> **Assignment**: How many lines in the records below contain the word "templates"? Answer with the number and nothing else.

Source texts of formatted documents
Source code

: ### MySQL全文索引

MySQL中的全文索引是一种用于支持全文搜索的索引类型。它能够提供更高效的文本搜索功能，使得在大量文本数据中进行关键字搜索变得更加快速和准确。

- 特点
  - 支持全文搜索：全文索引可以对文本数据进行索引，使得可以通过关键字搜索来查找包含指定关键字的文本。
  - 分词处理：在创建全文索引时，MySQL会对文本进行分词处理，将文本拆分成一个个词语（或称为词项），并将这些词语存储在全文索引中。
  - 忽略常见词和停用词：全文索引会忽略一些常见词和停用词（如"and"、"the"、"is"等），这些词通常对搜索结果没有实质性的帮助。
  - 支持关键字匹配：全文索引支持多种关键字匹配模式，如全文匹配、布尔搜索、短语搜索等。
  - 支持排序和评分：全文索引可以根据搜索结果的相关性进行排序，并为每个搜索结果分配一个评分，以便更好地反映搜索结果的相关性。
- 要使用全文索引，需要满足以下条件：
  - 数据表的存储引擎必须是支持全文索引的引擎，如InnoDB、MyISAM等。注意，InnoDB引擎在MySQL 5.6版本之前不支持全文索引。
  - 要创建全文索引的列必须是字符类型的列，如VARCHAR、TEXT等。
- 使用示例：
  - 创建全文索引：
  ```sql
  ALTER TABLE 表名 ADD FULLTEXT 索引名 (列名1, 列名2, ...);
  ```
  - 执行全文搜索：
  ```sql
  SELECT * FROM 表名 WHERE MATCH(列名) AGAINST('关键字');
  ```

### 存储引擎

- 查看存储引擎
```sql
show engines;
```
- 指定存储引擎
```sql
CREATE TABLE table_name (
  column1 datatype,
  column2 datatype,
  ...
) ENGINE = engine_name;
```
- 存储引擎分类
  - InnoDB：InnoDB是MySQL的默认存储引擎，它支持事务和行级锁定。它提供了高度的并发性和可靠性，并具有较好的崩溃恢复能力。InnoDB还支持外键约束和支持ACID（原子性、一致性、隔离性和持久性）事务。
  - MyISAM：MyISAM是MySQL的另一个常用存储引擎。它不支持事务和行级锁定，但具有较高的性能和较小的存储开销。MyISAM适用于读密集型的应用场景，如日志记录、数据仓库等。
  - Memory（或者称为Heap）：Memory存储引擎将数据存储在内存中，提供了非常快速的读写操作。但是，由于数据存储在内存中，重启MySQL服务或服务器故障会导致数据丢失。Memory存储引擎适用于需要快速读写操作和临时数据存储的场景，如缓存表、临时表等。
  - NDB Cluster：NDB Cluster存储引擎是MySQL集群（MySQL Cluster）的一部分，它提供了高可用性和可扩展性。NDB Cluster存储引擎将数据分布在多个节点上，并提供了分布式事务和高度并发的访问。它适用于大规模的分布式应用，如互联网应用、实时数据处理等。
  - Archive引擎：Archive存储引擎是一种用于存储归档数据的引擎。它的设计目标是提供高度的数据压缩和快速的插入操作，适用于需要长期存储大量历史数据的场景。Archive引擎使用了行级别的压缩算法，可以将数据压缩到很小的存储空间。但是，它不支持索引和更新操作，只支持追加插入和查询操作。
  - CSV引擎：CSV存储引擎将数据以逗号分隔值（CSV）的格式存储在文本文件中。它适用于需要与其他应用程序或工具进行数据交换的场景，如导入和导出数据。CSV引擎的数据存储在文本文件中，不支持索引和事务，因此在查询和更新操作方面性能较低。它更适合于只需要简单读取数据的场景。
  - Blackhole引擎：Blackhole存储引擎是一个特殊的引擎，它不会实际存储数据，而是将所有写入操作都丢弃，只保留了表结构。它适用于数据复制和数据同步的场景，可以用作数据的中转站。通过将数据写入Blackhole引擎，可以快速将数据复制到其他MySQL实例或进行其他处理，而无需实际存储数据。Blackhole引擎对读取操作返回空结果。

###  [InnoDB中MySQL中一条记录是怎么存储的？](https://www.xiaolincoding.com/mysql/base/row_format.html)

* * *

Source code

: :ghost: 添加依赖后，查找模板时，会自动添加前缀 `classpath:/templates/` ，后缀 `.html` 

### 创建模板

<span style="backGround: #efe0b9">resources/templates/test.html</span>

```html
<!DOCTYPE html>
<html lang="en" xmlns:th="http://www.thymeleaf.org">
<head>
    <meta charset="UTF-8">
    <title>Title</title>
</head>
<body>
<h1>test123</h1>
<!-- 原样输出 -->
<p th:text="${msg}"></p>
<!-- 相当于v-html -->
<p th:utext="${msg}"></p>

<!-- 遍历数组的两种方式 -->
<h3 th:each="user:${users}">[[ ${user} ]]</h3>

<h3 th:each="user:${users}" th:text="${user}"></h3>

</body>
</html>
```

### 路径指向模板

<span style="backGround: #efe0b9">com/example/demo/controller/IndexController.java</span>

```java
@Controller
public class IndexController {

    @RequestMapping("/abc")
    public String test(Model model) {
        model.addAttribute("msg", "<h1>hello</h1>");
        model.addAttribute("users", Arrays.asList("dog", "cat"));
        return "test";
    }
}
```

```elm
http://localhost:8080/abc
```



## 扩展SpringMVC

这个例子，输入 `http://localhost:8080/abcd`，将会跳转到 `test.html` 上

> **Written answer**: 2